Documentation
“Social Justice and Embodiment: Research or Activism?” – Mila Narjollet
As someone studying artistic research – what it is, how it operates, to what ends – I often find myself curious about the invisible line that seems to have been drawn between artistic research and activism. To what extent can a practice that is developed with the intention of disrupting ideas, processes or systems, one based on theories of social justice, embody this dirsuption? To what extent does it in fact simply translate the complexities of a given issue? When it comes to artistic research, is it relevant to compare it to direct action and, in case of the affirmative, what is the significance of the gap between the two?
“Processing complex emotions is fuel for system change” (Julien 2024). This sentence, written across one of Julien’s slides towards the middle of his lecture struck me as being of the utmost importance. Emotion and affect have currently no legitimacy in academic research, it is not considered a tool or an end to appeal to. But in artistic research, intuition and feeling can be powerful sources of knowledge production. They have the potential to personalize and create nuance in discourse that often seeks to typify and generalize. Perhaps the very effort of corroding the rigidity of academic knowledge and meaning making, the attempt to create new points of departure for research and new narratives to receive it by, have their value in the scheme of a global effort towards social justice.

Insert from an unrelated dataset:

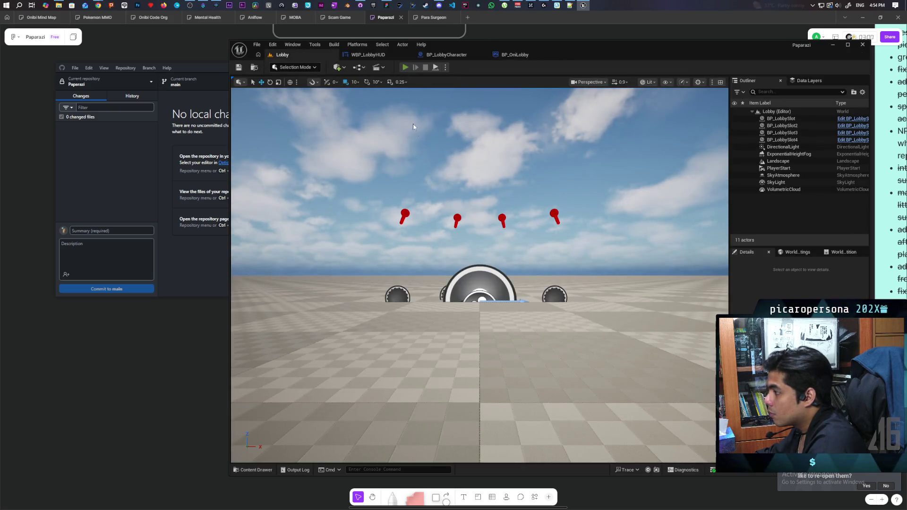
key(alt+p)
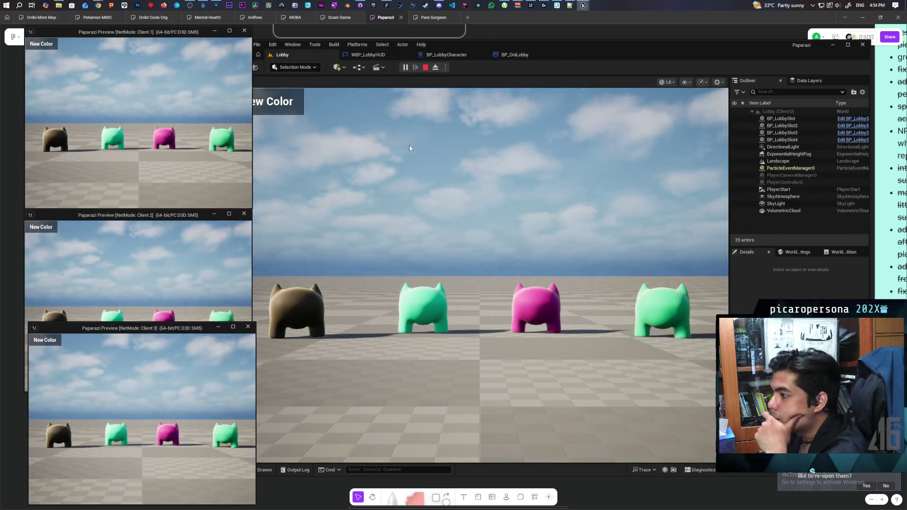
click(274, 106)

Camille Sapara Barton, an artist, writer and somatic practitioner based in Amsterdam blurs the line between theories of social justice and an artistic practice through care and grief work. During a panel discussion and interview for FIBER Festival in Amsterdam, they stressed the importance of embodied ethics within the medical sector, in pedagogy and in artistic praxis to create what Sapara Barton calls livable futures, “futures that are going to support the web of life, support as many beings as possible to thrive and to live in an abundant and nourishing way” (Sapara Barton 2024). Through works like The SanQtuary (2018-2022) and directing Emergent Bass in Berlin (2020-2024) Sapara Barton engages in the embodiment of ecological and ontological discourses through artistic practice by operating in spaces outside of the gallery or the museum (Sapara Barton 2024). They import processes of care such as somatic practices, harm reduction, meditation and the healing properties of sound and movement to social spaces, particularly nightlife, to access the tangible and direct quality of social work. In this sense Sapara Barton creates spaces which foster the processing of complex emotions, the internal alchemy necessary for system change.
Chris Julien proposes that the distinction itself, between art and activism, life and activism, might be the reason that these kind of practices remain a minority. Julien’s talk stressed that not only are we all activists in the sense that every action is an ethical one, but that our very cells are designed to understand disordered systems and adapt to them. As Julien reminds us, there are systems and discourses at play which convince us that we are under-qualified, unknowing and out-powered when it comes to system change. That it is in fact not necessary to fully understand a system in order to approach it, nor are large disruptions necessary to enact change (Julien 2024). Perhaps the question must be turned outwards: what is preventing artists (and non-artists alike) in the West from engaging more directly with social justice and the embodiment of their ethics?
References
Julien, Chris. 2024. “Transversality, Collapse and Everyday Activism.” Utrecht, NL: Utrecht University.
Sapara Barton, Camille. 2024. “Careful Encounters – New Forms of Collectivity for Sharing Healing Experiences.” Amsterdam, NL: FIBER Festival.
Sapara Barton, Camille. 2024. “Camille Sapara Barton on Grief and Livable Futures.” Interview by Mila Narjollet. FIBER Festival. June 6.